The fund was established under the Oil Pollution Act of 1990 to ensure the federal government is able to pay for the swift removal of spilled oil and compensate individuals, communities and businesses impacted by a spill disaster.
The Exxon Valdez oil spill taught us that speed and well-placed infrastructure can mean the difference between a small, containable incident and a full-scale environmental disaster. It is fitting that on the thirty-year anniversary of that devastating spill in Prince William Sound, we introduce legislation to permanently replenish and silo the federal fund that enables government agencies to quickly and capably deploy vessels and response measures to contain the release of oil in an American waterway, and make whole those communities and individuals impacted by a spill,
...said Senator Sullivan.
The bill maintains the existing nine-cent-per-barrel tax while establishing a $7 billion tax collection ceiling and $5 billion collection floor, indexed for inflation, to ensure the fund is adequately resourced over time.

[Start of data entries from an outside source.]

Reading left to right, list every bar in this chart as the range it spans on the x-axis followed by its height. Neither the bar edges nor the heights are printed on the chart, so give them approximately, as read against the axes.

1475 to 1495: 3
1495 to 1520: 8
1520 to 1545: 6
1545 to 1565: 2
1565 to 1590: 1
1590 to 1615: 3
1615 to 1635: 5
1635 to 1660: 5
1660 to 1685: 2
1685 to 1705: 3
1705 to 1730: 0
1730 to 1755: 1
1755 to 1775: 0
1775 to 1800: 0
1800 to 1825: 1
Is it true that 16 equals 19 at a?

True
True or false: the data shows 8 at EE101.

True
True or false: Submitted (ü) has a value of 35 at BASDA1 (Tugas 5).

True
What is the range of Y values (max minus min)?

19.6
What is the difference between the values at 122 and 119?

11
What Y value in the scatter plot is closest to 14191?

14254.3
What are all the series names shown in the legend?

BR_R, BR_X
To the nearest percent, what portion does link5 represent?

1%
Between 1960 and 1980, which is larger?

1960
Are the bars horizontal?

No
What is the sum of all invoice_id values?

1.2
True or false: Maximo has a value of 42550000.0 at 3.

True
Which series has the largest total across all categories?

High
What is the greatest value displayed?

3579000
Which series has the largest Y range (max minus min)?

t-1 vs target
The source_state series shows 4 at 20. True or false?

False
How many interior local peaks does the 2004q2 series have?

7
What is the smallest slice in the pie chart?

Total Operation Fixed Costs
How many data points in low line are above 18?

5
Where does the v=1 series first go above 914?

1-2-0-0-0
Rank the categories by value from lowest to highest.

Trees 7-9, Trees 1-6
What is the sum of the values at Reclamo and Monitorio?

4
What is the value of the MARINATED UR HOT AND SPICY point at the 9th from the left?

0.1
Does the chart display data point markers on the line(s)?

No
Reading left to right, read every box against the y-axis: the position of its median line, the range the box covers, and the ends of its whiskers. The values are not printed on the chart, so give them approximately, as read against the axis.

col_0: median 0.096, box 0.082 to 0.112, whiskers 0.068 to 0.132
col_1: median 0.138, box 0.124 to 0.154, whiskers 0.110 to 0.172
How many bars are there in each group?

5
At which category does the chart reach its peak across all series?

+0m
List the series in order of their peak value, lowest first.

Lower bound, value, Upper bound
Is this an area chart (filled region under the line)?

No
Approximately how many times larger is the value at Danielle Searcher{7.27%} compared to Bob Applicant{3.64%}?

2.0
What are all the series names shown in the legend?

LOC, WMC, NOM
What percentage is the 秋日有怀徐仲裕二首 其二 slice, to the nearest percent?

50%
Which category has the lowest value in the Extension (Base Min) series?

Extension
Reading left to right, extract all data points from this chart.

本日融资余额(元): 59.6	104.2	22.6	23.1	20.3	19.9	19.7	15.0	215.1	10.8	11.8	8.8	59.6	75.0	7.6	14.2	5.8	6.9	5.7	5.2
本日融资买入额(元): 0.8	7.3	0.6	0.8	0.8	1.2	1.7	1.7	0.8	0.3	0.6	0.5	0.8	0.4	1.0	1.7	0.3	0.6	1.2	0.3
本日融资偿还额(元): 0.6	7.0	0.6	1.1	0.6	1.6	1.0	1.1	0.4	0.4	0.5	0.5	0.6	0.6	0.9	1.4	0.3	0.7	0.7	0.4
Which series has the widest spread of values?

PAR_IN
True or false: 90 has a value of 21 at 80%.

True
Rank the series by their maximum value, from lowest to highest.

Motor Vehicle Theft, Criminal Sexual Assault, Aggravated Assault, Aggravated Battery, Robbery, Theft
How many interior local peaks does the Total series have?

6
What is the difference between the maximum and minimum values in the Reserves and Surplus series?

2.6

The single incident payout claim would be doubled to $2 billion, and the natural resource damage claim would also be doubled to $1 billion.
Lastly, the legislation would create a biennial $10 million response and prevention grant program for research and technological development, and an annual $25 million prevention grant program for state programs to upgrade equipment and aging infrastructure, support strategic planning, and address abandoned or derelict vessels.
Senator Sullivan drafted the legislation in consultation with the Prince William Sound and Cook Inlet Regional Citizens’ Advisory Councils (RCACs), non-profit corporations established in the wake of the Exxon Valdez oil spill to give voice and local monitoring authority to communities affected by oil and gas development in Alaska.